Page images and extracted text:
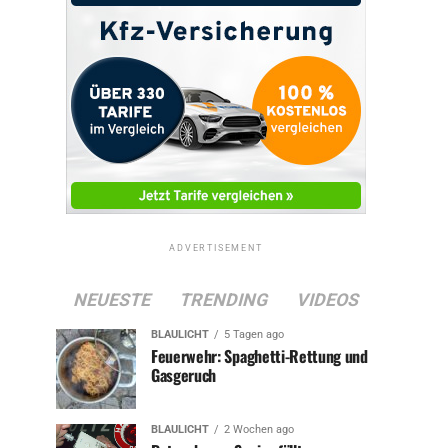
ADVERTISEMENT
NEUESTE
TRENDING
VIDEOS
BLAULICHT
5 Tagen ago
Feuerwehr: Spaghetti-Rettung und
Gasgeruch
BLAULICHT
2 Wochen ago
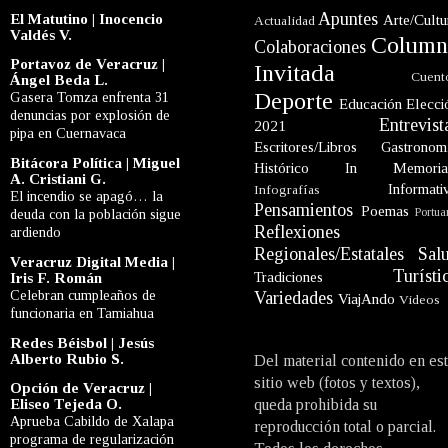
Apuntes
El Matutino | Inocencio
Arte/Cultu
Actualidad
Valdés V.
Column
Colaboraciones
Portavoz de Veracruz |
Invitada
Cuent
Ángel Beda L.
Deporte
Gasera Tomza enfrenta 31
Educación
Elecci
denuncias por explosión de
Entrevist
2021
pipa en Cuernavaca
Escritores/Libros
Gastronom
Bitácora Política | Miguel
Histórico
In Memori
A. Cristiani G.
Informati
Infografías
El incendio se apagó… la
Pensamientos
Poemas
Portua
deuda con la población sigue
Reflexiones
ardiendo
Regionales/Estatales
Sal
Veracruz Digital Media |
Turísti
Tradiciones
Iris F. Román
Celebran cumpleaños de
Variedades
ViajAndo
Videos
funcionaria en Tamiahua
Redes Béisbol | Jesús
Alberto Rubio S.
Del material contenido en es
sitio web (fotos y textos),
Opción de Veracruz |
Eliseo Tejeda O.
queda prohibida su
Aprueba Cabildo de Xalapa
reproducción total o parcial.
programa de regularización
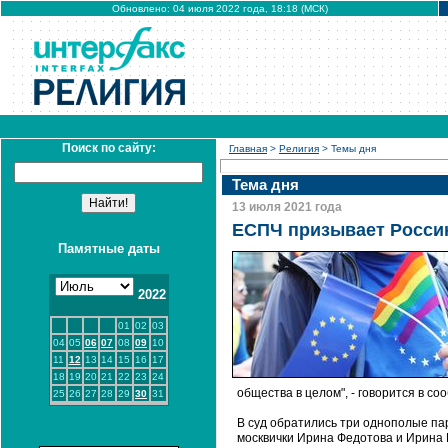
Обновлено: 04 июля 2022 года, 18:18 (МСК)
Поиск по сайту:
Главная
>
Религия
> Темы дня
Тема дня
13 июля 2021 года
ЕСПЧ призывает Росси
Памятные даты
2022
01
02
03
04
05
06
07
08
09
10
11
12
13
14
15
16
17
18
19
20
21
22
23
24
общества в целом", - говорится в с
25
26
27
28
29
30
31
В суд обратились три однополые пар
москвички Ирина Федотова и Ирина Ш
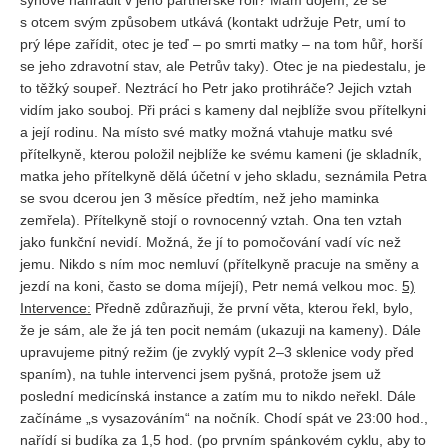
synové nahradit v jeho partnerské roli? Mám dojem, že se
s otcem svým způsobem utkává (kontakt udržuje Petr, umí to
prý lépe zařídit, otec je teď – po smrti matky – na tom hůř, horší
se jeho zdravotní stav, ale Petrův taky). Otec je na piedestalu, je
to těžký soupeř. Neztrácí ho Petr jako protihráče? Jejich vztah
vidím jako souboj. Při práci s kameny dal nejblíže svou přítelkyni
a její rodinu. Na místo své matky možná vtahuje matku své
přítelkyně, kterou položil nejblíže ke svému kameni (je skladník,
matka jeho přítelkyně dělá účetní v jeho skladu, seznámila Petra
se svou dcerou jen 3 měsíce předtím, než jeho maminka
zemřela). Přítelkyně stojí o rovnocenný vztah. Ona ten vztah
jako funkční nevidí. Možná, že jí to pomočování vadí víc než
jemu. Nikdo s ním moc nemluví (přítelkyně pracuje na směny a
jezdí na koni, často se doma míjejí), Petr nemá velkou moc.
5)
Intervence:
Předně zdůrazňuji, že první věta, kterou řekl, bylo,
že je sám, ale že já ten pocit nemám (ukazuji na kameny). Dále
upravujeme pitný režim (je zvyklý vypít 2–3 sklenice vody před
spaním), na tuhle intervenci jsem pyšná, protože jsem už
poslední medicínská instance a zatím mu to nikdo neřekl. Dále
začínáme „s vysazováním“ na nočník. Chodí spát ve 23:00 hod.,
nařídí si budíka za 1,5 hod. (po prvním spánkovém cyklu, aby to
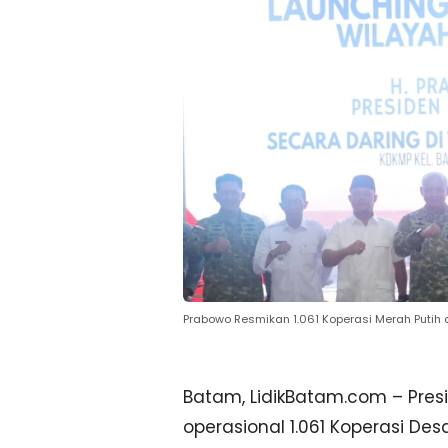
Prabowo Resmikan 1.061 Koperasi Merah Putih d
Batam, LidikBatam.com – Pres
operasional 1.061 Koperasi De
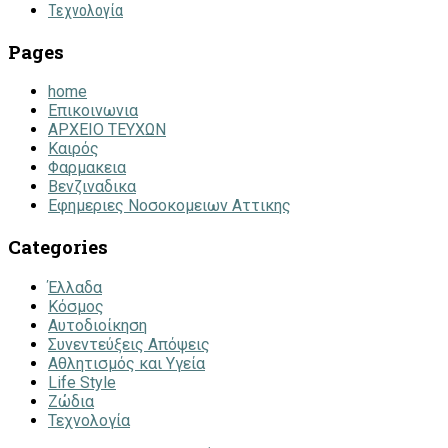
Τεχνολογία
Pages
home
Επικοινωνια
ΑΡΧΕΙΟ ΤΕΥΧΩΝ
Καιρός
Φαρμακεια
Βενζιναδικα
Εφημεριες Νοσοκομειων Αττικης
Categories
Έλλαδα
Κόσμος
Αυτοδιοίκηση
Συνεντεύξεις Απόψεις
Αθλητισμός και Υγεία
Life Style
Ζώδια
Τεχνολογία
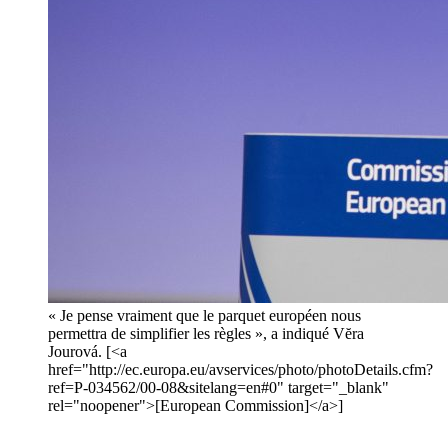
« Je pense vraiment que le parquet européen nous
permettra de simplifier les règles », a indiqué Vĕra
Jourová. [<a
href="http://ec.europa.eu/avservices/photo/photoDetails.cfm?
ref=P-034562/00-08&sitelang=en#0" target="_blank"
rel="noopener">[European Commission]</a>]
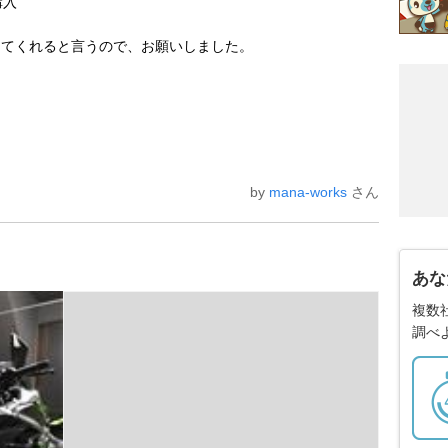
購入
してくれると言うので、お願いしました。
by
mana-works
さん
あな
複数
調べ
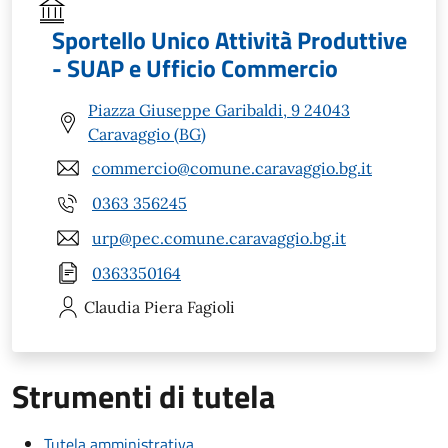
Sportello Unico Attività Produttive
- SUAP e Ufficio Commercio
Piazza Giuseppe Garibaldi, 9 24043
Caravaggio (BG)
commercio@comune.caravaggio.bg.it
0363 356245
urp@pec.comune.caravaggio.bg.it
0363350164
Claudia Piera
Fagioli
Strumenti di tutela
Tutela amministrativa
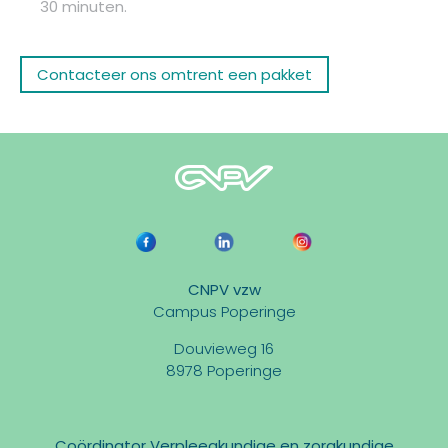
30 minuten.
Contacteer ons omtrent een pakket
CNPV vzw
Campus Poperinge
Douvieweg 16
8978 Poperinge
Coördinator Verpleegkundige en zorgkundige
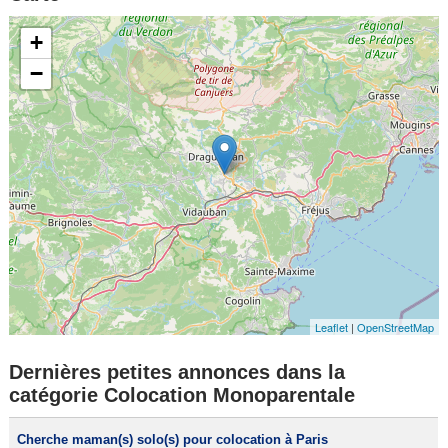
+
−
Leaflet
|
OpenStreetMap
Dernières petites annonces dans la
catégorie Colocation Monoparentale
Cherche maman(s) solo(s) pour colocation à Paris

(JOB ITEM)
Return the preceding entries verbatim, with the pictures excluded.

(ANSWER FOR THIS EXERCISE)
ADVERTISEMENT
NEUESTE
TRENDING
VIDEOS
BLAULICHT
5 Tagen ago
Feuerwehr: Spaghetti-Rettung und
Gasgeruch
BLAULICHT
2 Wochen ago
Apuntes
El Matutino | Inocencio
Arte/Cultu
Actualidad
Valdés V.
Column
Colaboraciones
Portavoz de Veracruz |
Invitada
Cuent
Ángel Beda L.
Deporte
Gasera Tomza enfrenta 31
Educación
Elecci
denuncias por explosión de
Entrevist
2021
pipa en Cuernavaca
Escritores/Libros
Gastronom
Bitácora Política | Miguel
Histórico
In Memori
A. Cristiani G.
Informati
Infografías
El incendio se apagó… la
Pensamientos
Poemas
Portua
deuda con la población sigue
Reflexiones
ardiendo
Regionales/Estatales
Sal
Veracruz Digital Media |
Turísti
Tradiciones
Iris F. Román
Celebran cumpleaños de
Variedades
ViajAndo
Videos
funcionaria en Tamiahua
Redes Béisbol | Jesús
Alberto Rubio S.
Del material contenido en es
sitio web (fotos y textos),
Opción de Veracruz |
Eliseo Tejeda O.
queda prohibida su
Aprueba Cabildo de Xalapa
reproducción total o parcial.
programa de regularización
Обновлено: 04 июля 2022 года, 18:18 (МСК)
Поиск по сайту:
Главная
>
Религия
> Темы дня
Тема дня
13 июля 2021 года
ЕСПЧ призывает Росси
Памятные даты
2022
01
02
03
04
05
06
07
08
09
10
11
12
13
14
15
16
17
18
19
20
21
22
23
24
общества в целом", - говорится в с
25
26
27
28
29
30
31
В суд обратились три однополые пар
москвички Ирина Федотова и Ирина Ш
synové nahradit v jeho partnerské roli? Mám dojem, že se
s otcem svým způsobem utkává (kontakt udržuje Petr, umí to
prý lépe zařídit, otec je teď – po smrti matky – na tom hůř, horší
se jeho zdravotní stav, ale Petrův taky). Otec je na piedestalu, je
to těžký soupeř. Neztrácí ho Petr jako protihráče? Jejich vztah
vidím jako souboj. Při práci s kameny dal nejblíže svou přítelkyni
a její rodinu. Na místo své matky možná vtahuje matku své
přítelkyně, kterou položil nejblíže ke svému kameni (je skladník,
matka jeho přítelkyně dělá účetní v jeho skladu, seznámila Petra
se svou dcerou jen 3 měsíce předtím, než jeho maminka
zemřela). Přítelkyně stojí o rovnocenný vztah. Ona ten vztah
jako funkční nevidí. Možná, že jí to pomočování vadí víc než
jemu. Nikdo s ním moc nemluví (přítelkyně pracuje na směny a
jezdí na koni, často se doma míjejí), Petr nemá velkou moc.
5)
Intervence:
Předně zdůrazňuji, že první věta, kterou řekl, bylo,
že je sám, ale že já ten pocit nemám (ukazuji na kameny). Dále
upravujeme pitný režim (je zvyklý vypít 2–3 sklenice vody před
spaním), na tuhle intervenci jsem pyšná, protože jsem už
poslední medicínská instance a zatím mu to nikdo neřekl. Dále
začínáme „s vysazováním“ na nočník. Chodí spát ve 23:00 hod.,
nařídí si budíka za 1,5 hod. (po prvním spánkovém cyklu, aby to
Prabowo Resmikan 1.061 Koperasi Merah Putih d
Batam, LidikBatam.com – Pres
operasional 1.061 Koperasi De
Τεχνολογία
Pages
home
Επικοινωνια
ΑΡΧΕΙΟ ΤΕΥΧΩΝ
Καιρός
Φαρμακεια
Βενζιναδικα
Εφημεριες Νοσοκομειων Αττικης
Categories
Έλλαδα
Κόσμος
Αυτοδιοίκηση
Συνεντεύξεις Απόψεις
Αθλητισμός και Υγεία
Life Style
Ζώδια
Τεχνολογία
« Je pense vraiment que le parquet européen nous
permettra de simplifier les règles », a indiqué Vĕra
Jourová. [<a
href="http://ec.europa.eu/avservices/photo/photoDetails.cfm?
ref=P-034562/00-08&sitelang=en#0" target="_blank"
rel="noopener">[European Commission]</a>]
購入
してくれると言うので、お願いしました。
by
mana-works
さん
あな
複数
調べ
Sportello Unico Attività Produttive
- SUAP e Ufficio Commercio
Piazza Giuseppe Garibaldi, 9 24043
Caravaggio (BG)
commercio@comune.caravaggio.bg.it
0363 356245
urp@pec.comune.caravaggio.bg.it
0363350164
Claudia Piera
Fagioli
Strumenti di tutela
Tutela amministrativa
30 minuten.
Contacteer ons omtrent een pakket
CNPV vzw
Campus Poperinge
Douvieweg 16
8978 Poperinge
Coördinator Verpleegkundige en zorgkundige
+
−
Leaflet
|
OpenStreetMap
Dernières petites annonces dans la
catégorie Colocation Monoparentale
Cherche maman(s) solo(s) pour colocation à Paris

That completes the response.